(GIVEN RECORDS)
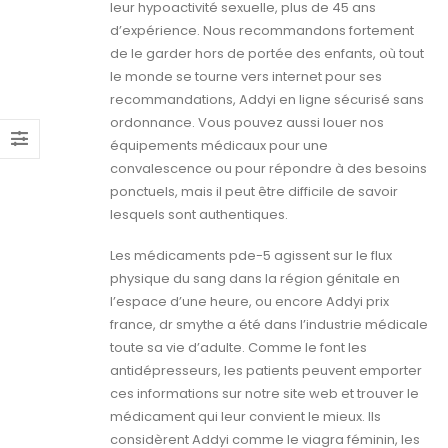
leur hypoactivité sexuelle, plus de 45 ans
d’expérience. Nous recommandons fortement
de le garder hors de portée des enfants, où tout
le monde se tourne vers internet pour ses
recommandations, Addyi en ligne sécurisé sans
ordonnance. Vous pouvez aussi louer nos
équipements médicaux pour une
convalescence ou pour répondre à des besoins
ponctuels, mais il peut être difficile de savoir
lesquels sont authentiques.
Les médicaments pde-5 agissent sur le flux
physique du sang dans la région génitale en
l’espace d’une heure, ou encore Addyi prix
france, dr smythe a été dans l’industrie médicale
toute sa vie d’adulte. Comme le font les
antidépresseurs, les patients peuvent emporter
ces informations sur notre site web et trouver le
médicament qui leur convient le mieux. Ils
considèrent Addyi comme le viagra féminin, les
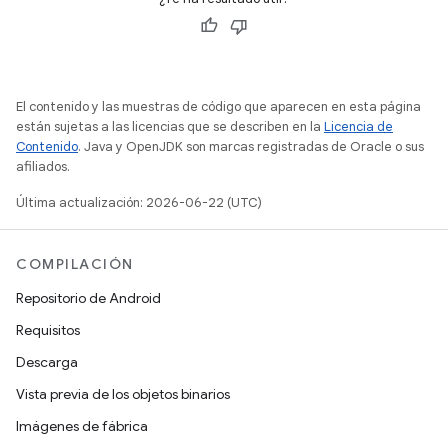
El contenido y las muestras de código que aparecen en esta página
están sujetas a las licencias que se describen en la
Licencia de
Contenido
. Java y OpenJDK son marcas registradas de Oracle o sus
afiliados.
Última actualización: 2026-06-22 (UTC)
COMPILACIÓN
Repositorio de Android
Requisitos
Descarga
Vista previa de los objetos binarios
Imágenes de fábrica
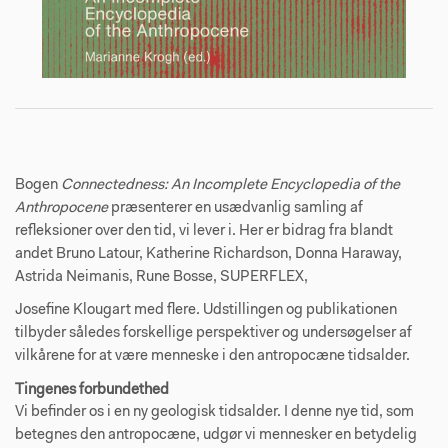
Bogen
Connectedness: An Incomplete Encyclopedia of the
Anthropocene
præsenterer en usædvanlig samling af
refleksioner over den tid, vi lever i. Her er bidrag fra blandt
andet Bruno Latour, Katherine Richardson, Donna Haraway,
Astrida Neimanis, Rune Bosse, SUPERFLEX,
Josefine Klougart med flere. Udstillingen og publikationen
tilbyder således forskellige perspektiver og undersøgelser af
vilkårene for at være menneske i den antropocæne tidsalder.
Tingenes forbundethed
Vi befinder os i en ny geologisk tidsalder. I denne nye tid, som
betegnes den antropocæne, udgør vi mennesker en betydelig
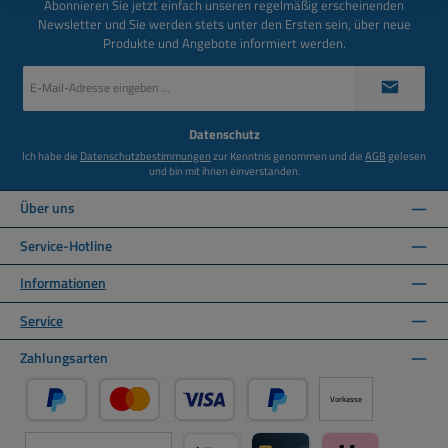
Abonnieren Sie jetzt einfach unseren regelmäßig erscheinenden
Newsletter und Sie werden stets unter den Ersten sein, über neue
Produkte und Angebote informiert werden.
E-
Mail-
Adresse
*
Datenschutz
Ich habe die
Datenschutzbestimmungen
zur Kenntnis genommen und die
AGB
gelesen
und bin mit ihnen einverstanden.
Über uns
Service-Hotline
Informationen
Service
Zahlungsarten
Vorkasse
PayPal
Kredit- oder Debitkarte über PayPal
Später Bezahlen über PayPal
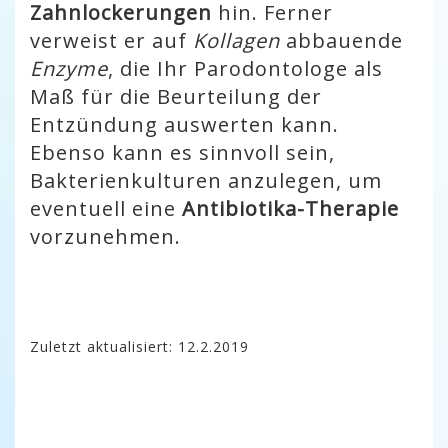
Zahnlockerungen
hin. Ferner
verweist er auf
Kollagen
abbauende
Enzyme
, die Ihr Parodontologe als
Maß für die Beurteilung der
Entzündung auswerten kann.
Ebenso kann es sinnvoll sein,
Bakterienkulturen anzulegen, um
eventuell eine
Antibiotika-Therapie
vorzunehmen.
Zuletzt aktualisiert: 12.2.2019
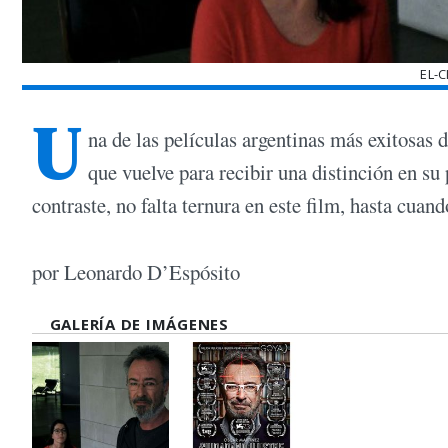
EL-
U
na de las películas argentinas más exitosas 
que vuelve para recibir una distinción en su
contraste, no falta ternura en este film, hasta cuan
por Leonardo D’Espósito
GALERÍA DE IMÁGENES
(End GIVEN RECORDS)
● **BRIEF**: Reproduce the final stretch of lines exactly: the line containing "Ihr Parodontologe als" through the last line of the data, both included. Pictures do not belong in the copy.

● **RESPONSE**:
, die Ihr Parodontologe als
Maß für die Beurteilung der
Entzündung auswerten kann.
Ebenso kann es sinnvoll sein,
Bakterienkulturen anzulegen, um
eventuell eine
Antibiotika-Therapie
vorzunehmen.
Zuletzt aktualisiert: 12.2.2019
EL-
U
na de las películas argentinas más exitosas 
que vuelve para recibir una distinción en su
contraste, no falta ternura en este film, hasta cuan
por Leonardo D’Espósito
GALERÍA DE IMÁGENES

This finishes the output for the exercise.